### WHAT TO WORK ON:
Would you return, word for word, the lines of the data below from the line with "wrist: (261, 356)" through the line with "pinky tip: (356, 348)", and no others?
[DATASET CONTENT]
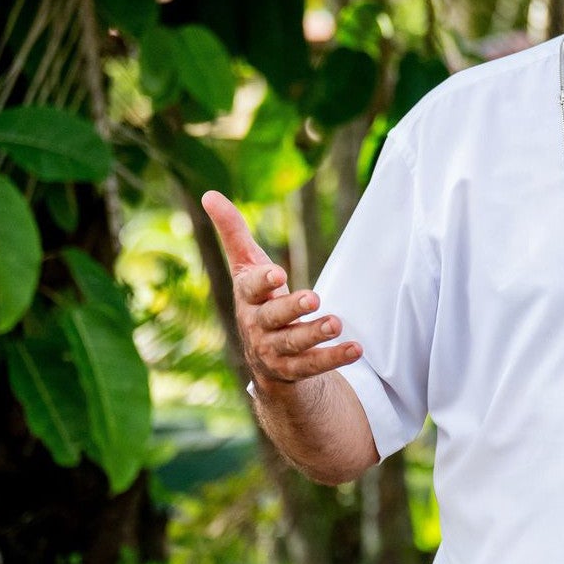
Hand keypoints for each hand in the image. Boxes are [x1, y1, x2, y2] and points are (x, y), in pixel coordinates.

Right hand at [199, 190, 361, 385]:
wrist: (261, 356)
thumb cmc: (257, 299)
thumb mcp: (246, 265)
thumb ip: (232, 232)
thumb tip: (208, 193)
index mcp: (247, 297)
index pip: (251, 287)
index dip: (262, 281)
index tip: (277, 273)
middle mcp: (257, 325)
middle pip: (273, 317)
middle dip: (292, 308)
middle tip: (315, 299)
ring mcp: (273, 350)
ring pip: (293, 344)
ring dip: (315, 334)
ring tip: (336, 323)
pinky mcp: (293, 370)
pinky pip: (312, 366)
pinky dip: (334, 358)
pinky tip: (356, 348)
[/DATASET CONTENT]
[DATASET CONTENT]
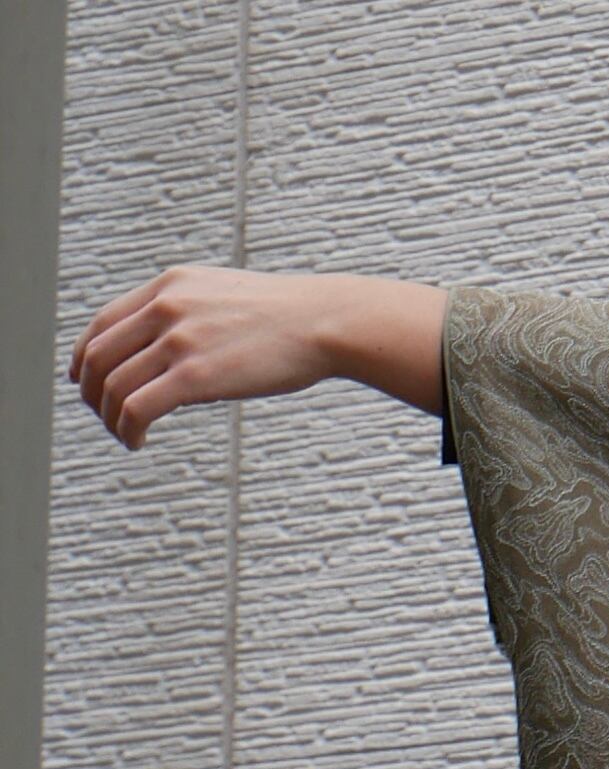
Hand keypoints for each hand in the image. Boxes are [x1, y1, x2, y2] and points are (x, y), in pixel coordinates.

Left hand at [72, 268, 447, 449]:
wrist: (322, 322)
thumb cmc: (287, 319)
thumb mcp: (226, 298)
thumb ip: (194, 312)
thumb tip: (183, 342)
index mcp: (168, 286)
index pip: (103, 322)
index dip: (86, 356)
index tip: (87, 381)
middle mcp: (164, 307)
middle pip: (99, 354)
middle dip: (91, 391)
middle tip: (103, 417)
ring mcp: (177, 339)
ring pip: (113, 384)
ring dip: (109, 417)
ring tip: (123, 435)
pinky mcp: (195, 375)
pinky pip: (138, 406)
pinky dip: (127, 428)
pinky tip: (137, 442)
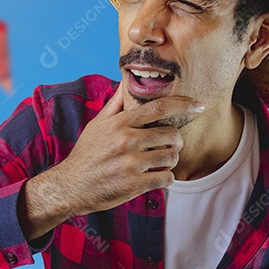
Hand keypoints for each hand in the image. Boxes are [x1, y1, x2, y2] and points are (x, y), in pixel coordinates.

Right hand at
[/DATASET CONTENT]
### RESULT FOR THIS TASK:
wrist: (261, 356)
thumb cmc: (257, 299)
thumb mcp: (246, 265)
thumb ip: (232, 232)
thumb tip: (208, 193)
index mcp: (247, 297)
index pip: (251, 287)
index dip: (262, 281)
index tip: (277, 273)
middle mcp: (257, 325)
middle pip: (273, 317)
middle dip: (292, 308)
middle tip: (315, 299)
ring mcp: (273, 350)
ring pip: (293, 344)
ring dip: (315, 334)
ring tip: (336, 323)
pinky mcp: (293, 370)
pinky pip: (312, 366)
pinky dip: (334, 358)
pinky tip: (356, 348)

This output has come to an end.